Nf-stop is the scene noise in (logarithmic) units of f-stops, and must be distinguished from linear scene noise, Nscene, which has the same linear units as scene luminance Lscene. For signal in pixels = S,

     \(\displaystyle \text{F-stop noise } = N_{f-stop} = \frac{N_{pixels}}{dS/d(\text{f-stop})} =  \frac{N_{pixels}}{dS/d(\log_2 ( L_{scene})}\)

     \(\displaystyle\text{Using   }\ \frac{d(\log_a(x))}{dx} = \frac{1}{x \ln (a)} \ ; \ \ \ \ \ d(\log_a(x)) = \frac{dx}{x \ln(a)} \)

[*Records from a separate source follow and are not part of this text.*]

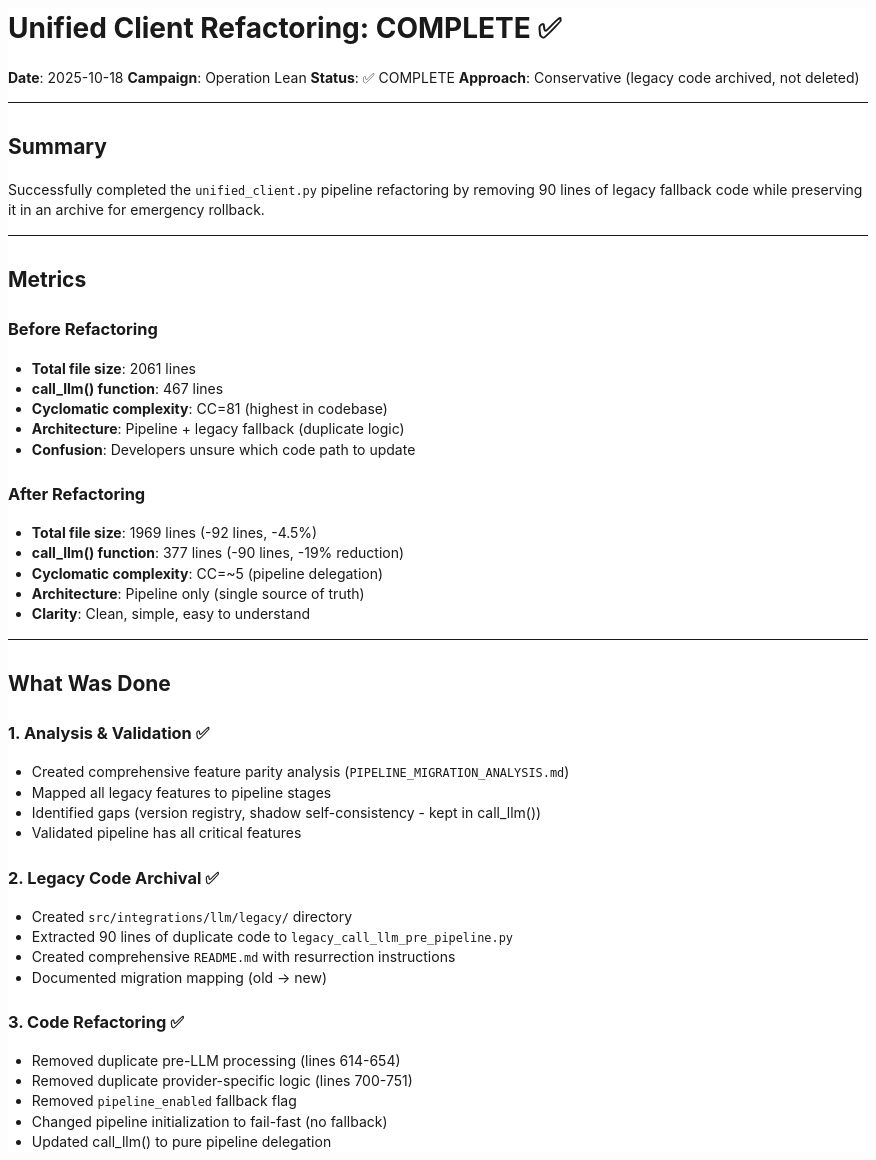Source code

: # Unified Client Refactoring: COMPLETE ✅

**Date**: 2025-10-18
**Campaign**: Operation Lean
**Status**: ✅ COMPLETE
**Approach**: Conservative (legacy code archived, not deleted)

---

## Summary

Successfully completed the `unified_client.py` pipeline refactoring by removing 90 lines of legacy fallback code while preserving it in an archive for emergency rollback.

---

## Metrics

### Before Refactoring
- **Total file size**: 2061 lines
- **call_llm() function**: 467 lines
- **Cyclomatic complexity**: CC=81 (highest in codebase)
- **Architecture**: Pipeline + legacy fallback (duplicate logic)
- **Confusion**: Developers unsure which code path to update

### After Refactoring
- **Total file size**: 1969 lines (-92 lines, -4.5%)
- **call_llm() function**: 377 lines (-90 lines, -19% reduction)
- **Cyclomatic complexity**: CC=~5 (pipeline delegation)
- **Architecture**: Pipeline only (single source of truth)
- **Clarity**: Clean, simple, easy to understand

---

## What Was Done

### 1. Analysis & Validation ✅
- Created comprehensive feature parity analysis (`PIPELINE_MIGRATION_ANALYSIS.md`)
- Mapped all legacy features to pipeline stages
- Identified gaps (version registry, shadow self-consistency - kept in call_llm())
- Validated pipeline has all critical features

### 2. Legacy Code Archival ✅
- Created `src/integrations/llm/legacy/` directory
- Extracted 90 lines of duplicate code to `legacy_call_llm_pre_pipeline.py`
- Created comprehensive `README.md` with resurrection instructions
- Documented migration mapping (old → new)

### 3. Code Refactoring ✅
- Removed duplicate pre-LLM processing (lines 614-654)
- Removed duplicate provider-specific logic (lines 700-751)
- Removed `pipeline_enabled` fallback flag
- Changed pipeline initialization to fail-fast (no fallback)
- Updated call_llm() to pure pipeline delegation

     \(\displaystyle N_{f-stop} = \frac{N_{pixels}}{dS/dL_{scene} \times \ln(2) \times L_{scene}} ≅  \frac{N_{pixels}}{dS/dL_{scene} \times L_{scene}} \)

where Npixels is the measured noise in pixels and \(d(\text{pixel})/d(\text{f-stop})\) is the derivative of the signal (pixel level) with respect to scene luminance (exposure) measured in f-stops = log2(luminance)

ln(2) = 0.6931 has been dropped to maintain backwards compatibility with older Imatest calculations. Noting that luminance (exposure) is the signal level of the scene,

     \(\displaystyle \text{Scene noise} = N_{scene} = \frac{N_{pixels}}{dS/dL_{scene}} ≅ N_{f-stop} \times L_{scene} \) 

The key to these calculations is that the scene-referenced Signal-to-Noise Ratio, calculated from the measured signal S and noise Npixels must be the same as the scene SNR, which is based on Nscene, which cannot be measured directly.

     \(\displaystyle \text{Scene Signal-to-Noise Ratio} = SNR_{scene} = \frac{L_{scene}}{N_{scene}} = \frac{1}{N_{f-stop}} = \text{Scene-referenced SNR} = SNR_{scene-ref} \)

the equation for Scene-referenced noise, \(N_{scene-ref}\), which enables \(SNR_{scene-ref} = SNR_{scene}\) to be calculated directly from \(S/N_{pixels}\)  is given above.

Displays in Stepchart, Color/Tone Interactive, and Color/Tone Auto offer a choice between f-stop noise or Scene-referenced SNR (expressed as a ratio or in dB). Note that SNRscene-ref decreases as the slope of the tonal response curve decreases (often the result of flare light in dark patches).

The above-right image illustrates how the pixel spacing between f-stops (and hence d(pixel)/d(f-stop)) decreases with decreasing brightness. This causes f-stop noise to increase with decreasing brightness, visible in the figures above.

Since f-stop noise and scene-referenced SNR are functions of scene luminance, largely independent of image signal processing and fogging from flare light, they are an excellent indicators of real-world camera performance. They are the basis of Imatest Dynamic Range measurements.